We're in the process of moving the labs code into a product supported library, which should be released in the next month or two. We're deprecating Jaccard in favor of nodeSimilarity which uses the Jaccard similarity scoring function, but is a much more performant implementation
Look for open sourced code in the next few weeks as we get ready for a major release - I'll post on the forums as soon as it's available!
Thanks for your reply. I am glad to hear lab graph algorithms are going to be officially supported. Thanks for letting us know.

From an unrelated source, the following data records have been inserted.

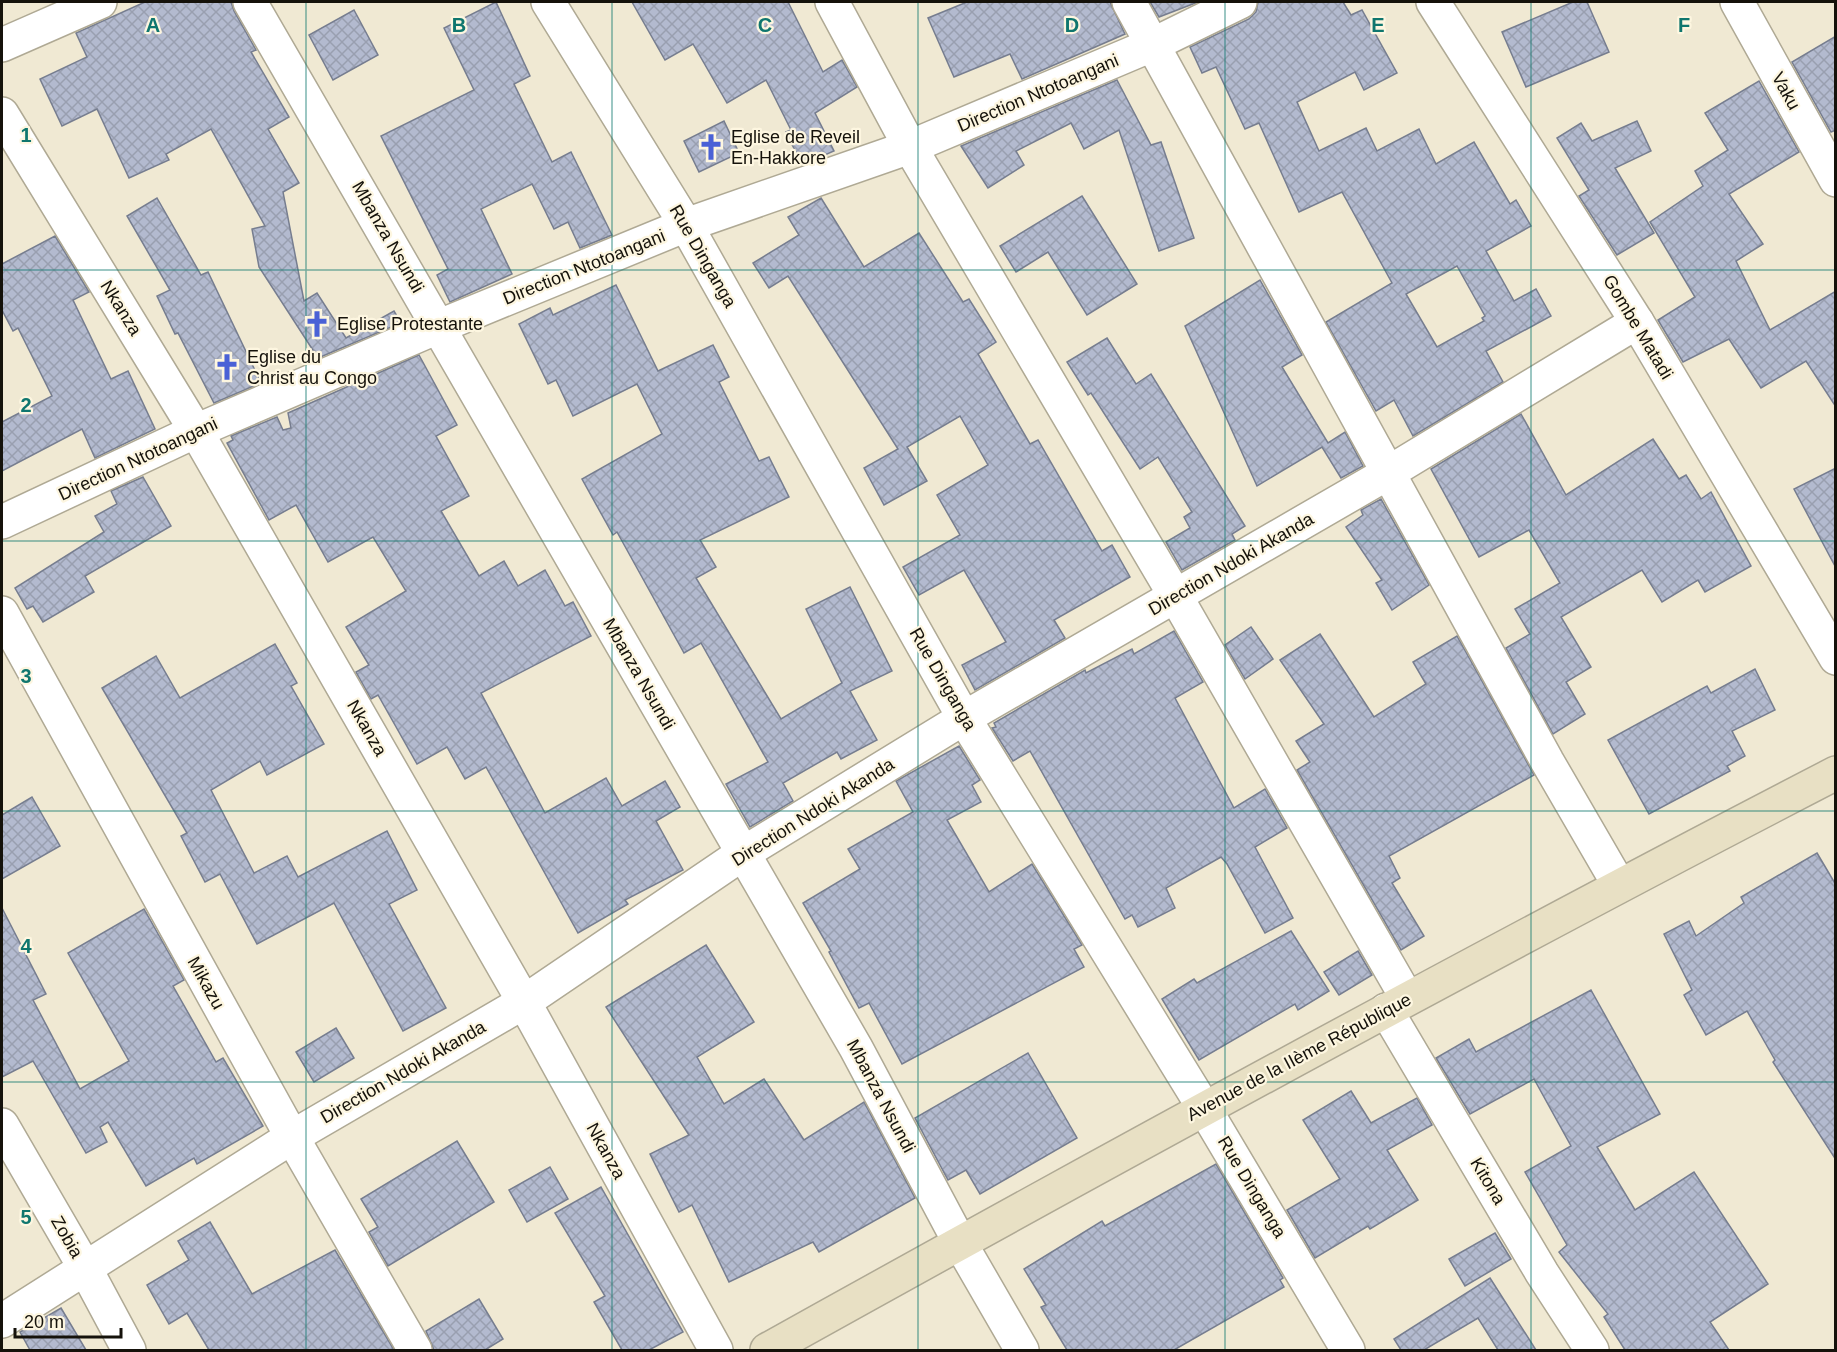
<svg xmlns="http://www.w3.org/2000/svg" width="1837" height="1352" font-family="Helvetica,sans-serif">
	<defs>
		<pattern id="building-cross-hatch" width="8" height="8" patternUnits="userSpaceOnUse" patternTransform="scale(1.5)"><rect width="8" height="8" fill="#b3bacf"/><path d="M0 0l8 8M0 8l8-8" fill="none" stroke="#999fb0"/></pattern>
	</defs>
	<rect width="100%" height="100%" fill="#f0e9d3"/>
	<g fill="url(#building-cross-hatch)" stroke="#767d8f" stroke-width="1.5" fill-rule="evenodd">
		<polygon points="145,2 231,2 234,11 256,50 251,52 289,117 268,129 299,183 283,192 304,301 317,293 346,338 394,311 401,323 318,358 259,267 252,229 265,226 211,129 166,154 169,160 129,178 97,109 62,126 40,79 87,57 76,33"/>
		<polygon points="496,2 530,76 514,84 552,162 571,152 612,235 580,248 568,222 554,229 532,184 481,209 512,274 450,302 437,275 448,269 381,136 474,90 444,28"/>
		<polygon points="632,2 788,2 823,72 842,60 857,87 815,113 834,151 802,165 786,132 791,130 766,80 727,103 693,44 665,60"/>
		<polygon points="967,2 1110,2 1125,34 1022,79 1010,54 954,77 928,18"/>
		<polygon points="1150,2 1198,2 1159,17"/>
		<path d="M1258 2H1343L1351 15 1362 10 1397 73 1364 90 1355 72 1297 102 1319 151 1366 128 1377 151 1419 129 1436 164 1474 142 1510 204 1516 200 1531 226 1486 251 1514 301 1536 289 1551 316 1486 351 1503 382 1413 436 1394 400 1376 411 1326 322 1392 283 1342 192 1299 212 1259 123 1245 129 1216 67 1202 73 1190 47 1249 19 1256 12ZM1457 266 1485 316 1482 318 1484 321 1437 347 1406 294Z"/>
		<polygon points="1573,2 1587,2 1609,52 1526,87 1502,32"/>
		<polygon points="354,10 378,55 333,80 309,35"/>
		<polygon points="1836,36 1836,130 1831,132 1792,62"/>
		<polygon points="1117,80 1151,145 1161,142 1194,238 1159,251 1119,130 1084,149 1071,123 1016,151 1024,165 988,188 961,146"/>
		<polygon points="1759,81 1799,152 1729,194 1763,244 1736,261 1770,330 1836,291 1836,407 1806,361 1761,388 1729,339 1683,362 1658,320 1695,297 1650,222 1703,186 1695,171 1728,150 1705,113"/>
		<polygon points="724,121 739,153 699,172 684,141"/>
		<polygon points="1637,121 1651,151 1615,168 1654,233 1617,255 1579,196 1589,190 1557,138 1581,123 1592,141"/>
		<polygon points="1082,196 1137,284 1087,315 1048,252 1016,272 1000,246"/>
		<polygon points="157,198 201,275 208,272 261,383 214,403 178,333 175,334 157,296 170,290 127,216"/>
		<polygon points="821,198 864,267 919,233 963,302 969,299 996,342 978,354 1030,444 1038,440 1102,551 1112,545 1130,577 1054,620 1065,638 975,690 962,665 1006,642 964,570 919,595 903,567 960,535 937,495 988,465 960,416 907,447 927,481 884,505 864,468 898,449 788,276 769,288 753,263 799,235 788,217"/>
		<polygon points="55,236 89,292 73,300 111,379 128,371 155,429 95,458 82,429 2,471 2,422 52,396 18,328 13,331 2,310 2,264"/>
		<polygon points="1260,280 1302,355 1282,367 1328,443 1345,432 1363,466 1341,478 1322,447 1257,486 1185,326"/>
		<polygon points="616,285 658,371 713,345 729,377 719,382 759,461 769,457 789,497 700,540 716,567 696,578 781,719 842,683 806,609 850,587 892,671 850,691 877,740 841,759 837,752 783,783 793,801 750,827 726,784 768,762 701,643 684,653 617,532 613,535 582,479 662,434 637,384 573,416 556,380 548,384 519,324 550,308 553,315"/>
		<polygon points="1107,338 1136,384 1151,374 1245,526 1232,534 1235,540 1182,570 1166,542 1190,528 1184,517 1192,512 1158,457 1140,469 1091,393 1088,395 1067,362"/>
		<polygon points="419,355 457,425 436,436 469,496 441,511 479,576 504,561 518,586 545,570 565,606 573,602 591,636 481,693 545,813 606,778 622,806 665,781 680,807 656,821 683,870 625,900 628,904 578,933 486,767 465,779 447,747 417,764 378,695 371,699 356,672 369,665 346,627 406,591 373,537 328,562 296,505 269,520 227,443 233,440 231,436 277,417 283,430 291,428 288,413"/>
		<polygon points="1521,414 1566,495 1653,439 1679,479 1686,475 1701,499 1711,492 1751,566 1705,592 1698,580 1662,602 1642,570 1561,617 1591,667 1566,682 1585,714 1553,734 1506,648 1530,634 1515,609 1560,583 1529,530 1479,557 1431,469"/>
		<polygon points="1836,468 1836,568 1794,489"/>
		<polygon points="143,477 171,526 85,576 94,592 43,622 33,606 27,609 15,588 104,532 95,516 117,504 111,491"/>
		<polygon points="1381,499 1429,585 1392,610 1376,583 1382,580 1346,527 1363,515 1361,510"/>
		<polygon points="1251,627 1273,659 1245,679 1225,645"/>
		<polygon points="1174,631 1203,682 1175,698 1234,808 1265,789 1287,828 1255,847 1293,918 1265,933 1227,864 1221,857 1166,888 1175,908 1138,927 1132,915 1125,919 1030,751 1013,761 992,728 996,727 994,723 1085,670 1086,673 1132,649 1134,654"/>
		<polygon points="1320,634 1374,717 1426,684 1413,662 1457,636 1534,775 1389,856 1400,878 1392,883 1424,936 1401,950 1297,770 1310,762 1296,741 1324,724 1280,660"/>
		<polygon points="275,644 297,683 291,686 324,744 267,775 260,761 211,790 254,873 287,856 298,877 387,831 417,890 389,904 446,1008 403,1031 334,903 257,944 220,874 205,882 181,836 187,833 102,688 156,656 180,698"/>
		<polygon points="1755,669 1775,710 1732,731 1745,756 1727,766 1730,771 1649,814 1608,740 1707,686 1711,693"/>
		<polygon points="959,746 980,780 972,785 981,802 947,820 989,892 1032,864 1082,945 1074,949 1084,967 902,1064 869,1003 859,1008 829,952 831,951 803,903 860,869 848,849 913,812 896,781"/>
		<polygon points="32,797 60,846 2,879 2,815"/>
		<polygon points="1817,853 1836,885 1836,1160 1773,1062 1775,1060 1747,1011 1706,1035 1684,995 1692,990 1664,934 1689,921 1696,936 1744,903 1741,897"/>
		<polygon points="2,908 46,994 33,1000 80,1089 129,1061 68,953 144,909 184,980 173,986 216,1062 223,1058 263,1126 197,1164 194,1158 146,1186 108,1122 100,1127 107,1142 86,1153 33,1061 2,1077"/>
		<polygon points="1291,931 1329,991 1298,1010 1295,1004 1199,1060 1162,999 1194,979 1197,983"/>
		<polygon points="706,945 754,1022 697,1057 724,1104 764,1079 804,1140 864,1102 915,1198 819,1252 813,1242 729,1282 692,1205 679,1212 650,1154 689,1135 606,1007"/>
		<polygon points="1358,951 1372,975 1339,995 1324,972"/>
		<polygon points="1591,990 1660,1114 1597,1147 1635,1210 1694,1172 1768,1284 1710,1322 1729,1350 1625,1350 1604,1317 1608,1314 1559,1252 1567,1245 1525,1172 1571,1146 1534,1079 1470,1114 1436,1058 1469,1039 1476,1052"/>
		<polygon points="336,1028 354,1058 314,1082 296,1052"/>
		<polygon points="1028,1053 1077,1138 980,1194 966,1170 948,1180 915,1118"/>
		<polygon points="1351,1091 1371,1123 1417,1098 1432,1125 1387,1150 1418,1200 1370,1229 1368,1226 1315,1258 1287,1210 1340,1179 1303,1120"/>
		<polygon points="457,1141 494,1202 388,1266 369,1232 378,1227 361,1199"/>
		<polygon points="1216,1164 1283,1278 1280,1280 1284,1287 1174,1350 1067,1350 1041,1307 1046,1305 1024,1269 1102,1221 1105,1226"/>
		<polygon points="550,1167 568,1199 527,1222 509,1190"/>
		<polygon points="601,1187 683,1332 649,1350 622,1350 594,1302 605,1296 555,1213"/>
		<polygon points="210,1222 252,1294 335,1250 394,1350 209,1350 187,1313 169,1324 147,1285 189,1260 178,1241"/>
		<polygon points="1495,1233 1511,1259 1465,1286 1449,1259"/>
		<polygon points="1490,1278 1536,1350 1498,1350 1478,1318 1424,1350 1401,1350 1394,1339"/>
		<polygon points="479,1299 503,1339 485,1350 434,1350 426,1331"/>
		<polygon points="61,1308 86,1350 30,1350 20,1332"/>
	</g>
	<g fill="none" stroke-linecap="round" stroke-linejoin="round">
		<defs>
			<g id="street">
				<polyline points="250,2 856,1048 960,1243 1022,1350"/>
				<polyline points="548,2 686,225 964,718 1204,1108 1348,1350"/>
				<polyline points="832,2 910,147 1176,597 1407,998"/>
				<polyline points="1129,2 1547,761 1619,885"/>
				<polyline points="1433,2 1637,322 1836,658"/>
				<polyline points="1737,2 1836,180"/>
				<polyline points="2,45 100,2"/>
				<polyline points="2,114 196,431 524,1002 716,1350"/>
				<polyline points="2,522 196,431 440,326 686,225 910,147 1154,44 1240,2"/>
				<polyline points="2,613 292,1137 415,1350"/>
				<polyline points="1386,1010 1542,1273 1592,1350"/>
				<polyline points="2,1125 85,1268 129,1350"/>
				<polyline points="2,1321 292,1137 524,1002 742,854 964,718 1388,473 1637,322"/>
			</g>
			<path id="secondary" d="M767 1350C1121 1153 1476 959 1836 773"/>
		</defs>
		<use href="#street" stroke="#afa994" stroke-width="36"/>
		<use href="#secondary" stroke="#afa994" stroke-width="36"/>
		<use href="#street" stroke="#fff" stroke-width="33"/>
		<use href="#secondary" stroke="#e8e0c4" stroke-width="33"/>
	</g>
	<path fill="none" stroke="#0f766e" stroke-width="1.5" stroke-opacity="0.55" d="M306 2V1350M612 2V1350M918 2V1350M1225 2V1350M1531 2V1350M2 270H1836M2 541H1836M2 811H1836M2 1082H1836"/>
	<defs>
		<symbol id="church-bare" viewBox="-9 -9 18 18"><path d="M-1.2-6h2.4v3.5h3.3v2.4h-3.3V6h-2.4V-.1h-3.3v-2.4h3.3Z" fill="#4a61d6" stroke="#fdf6e0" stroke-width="2.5" paint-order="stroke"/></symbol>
	</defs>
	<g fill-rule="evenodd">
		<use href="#church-bare" x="692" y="128" width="38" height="38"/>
		<use href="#church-bare" x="298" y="305" width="38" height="38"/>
		<use href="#church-bare" x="208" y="348" width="38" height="38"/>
	</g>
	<g text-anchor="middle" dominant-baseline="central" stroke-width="4.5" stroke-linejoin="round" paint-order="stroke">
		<g font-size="18" fill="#15120b" stroke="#fdf6e0">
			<text transform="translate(1786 91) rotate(61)">Vaku</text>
			<text transform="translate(1038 93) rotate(-23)">Direction Ntotoangani</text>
			<text transform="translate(388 237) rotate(60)">Mbanza Nsundi</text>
			<text transform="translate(703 256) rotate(60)">Rue Dinganga</text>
			<text transform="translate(584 267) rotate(-22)">Direction Ntotoangani</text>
			<text transform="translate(121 308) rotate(58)">Nkanza</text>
			<text transform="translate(1638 327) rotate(59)">Gombe Matadi</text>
			<text transform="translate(138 459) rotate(-25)">Direction Ntotoangani</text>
			<text transform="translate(1231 564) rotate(-30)">Direction Ndoki Akanda</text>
			<text transform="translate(639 674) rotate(60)">Mbanza Nsundi</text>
			<text transform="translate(943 679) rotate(60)">Rue Dinganga</text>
			<text transform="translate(367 728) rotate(60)">Nkanza</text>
			<text transform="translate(813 812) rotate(-32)">Direction Ndoki Akanda</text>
			<text transform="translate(206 983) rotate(61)">Mikazu</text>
			<text transform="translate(1299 1057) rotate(-28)">Avenue de la IIème République</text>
			<text transform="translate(403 1072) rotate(-30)">Direction Ndoki Akanda</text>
			<text transform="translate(881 1096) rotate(62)">Mbanza Nsundi</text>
			<text transform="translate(606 1151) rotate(61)">Nkanza</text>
			<text transform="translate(1488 1181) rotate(59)">Kitona</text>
			<text transform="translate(1252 1187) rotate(59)">Rue Dinganga</text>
			<text transform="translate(67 1237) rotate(60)">Zobia</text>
		</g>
		<g font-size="18" fill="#15120b" stroke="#fdf6e0" text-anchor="start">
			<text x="731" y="137">Eglise de Reveil<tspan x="731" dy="21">En-Hakkore</tspan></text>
			<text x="337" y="324">Eglise Protestante</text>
			<text x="247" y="357">Eglise du<tspan x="247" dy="21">Christ au Congo</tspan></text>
		</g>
	</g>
	<g font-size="20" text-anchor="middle" font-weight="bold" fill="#0f766e" stroke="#fdf6e0" stroke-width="4.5" stroke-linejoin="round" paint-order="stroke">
		<text x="153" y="32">A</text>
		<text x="459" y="32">B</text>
		<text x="765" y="32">C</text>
		<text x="1072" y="32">D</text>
		<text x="1378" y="32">E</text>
		<text x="1684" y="32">F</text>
		<text x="26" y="142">1</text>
		<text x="26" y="412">2</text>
		<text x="26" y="683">3</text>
		<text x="26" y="953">4</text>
		<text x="26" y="1224">5</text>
	</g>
	<rect width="1837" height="1352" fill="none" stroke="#15120b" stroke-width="6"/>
	<path d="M15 1328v9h106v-9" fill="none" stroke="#15120b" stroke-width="3"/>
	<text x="24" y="1328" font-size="18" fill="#15120b" stroke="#fdf6e0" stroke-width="4.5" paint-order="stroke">20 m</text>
</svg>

Looking forward to the release.
@shan - when using a cypher projection? The syntax is source/target, eg:
CALL algo.nodeSimilarity.stream(
'MATCH(n) WHERE n:Person OR n:ItemType RETURN id(n) as id',
'MATCH (p:Person)-[:PURCHASED]->(e:Item)-[:INSTANCE_OF]->(m:ItemType) RETURN id(n) as source, id(m) as target',
{graph:'cypher', direction:'outgoing'})
If you're looking for something equivalent to the sourceIds and targetId parameters, where you could pass a vector specifying which you want to compare, we don't explicitly support that input in nodeSimilarity. You'll want to specify the node labels for source and target either directly or via the cypher loader.
Thanks very much @alicia.frame.
Yes I am using cypher projection and I meant sourceIds and targetIds.
Just as a feedback, the good thing about having those parameters is that sometimes you have a graph, you find similarity between nodes, then add some new nodes/edges to your graph, and now you want to only calculate similarity between the newly added nodes and the old ones. Recalculating all those similarities every time a new node is added to the graph could be inefficient if you have a large graph.
As another difference between the new nodeSimilarity and the old jaccardSimilarity, the former adds two edges between every pair of nodes (a-->b and a<--b) whereas the latter was smart enough to just add one edge. Adding two same similarity edges with the same score that are different only in their directions does not carry that much information.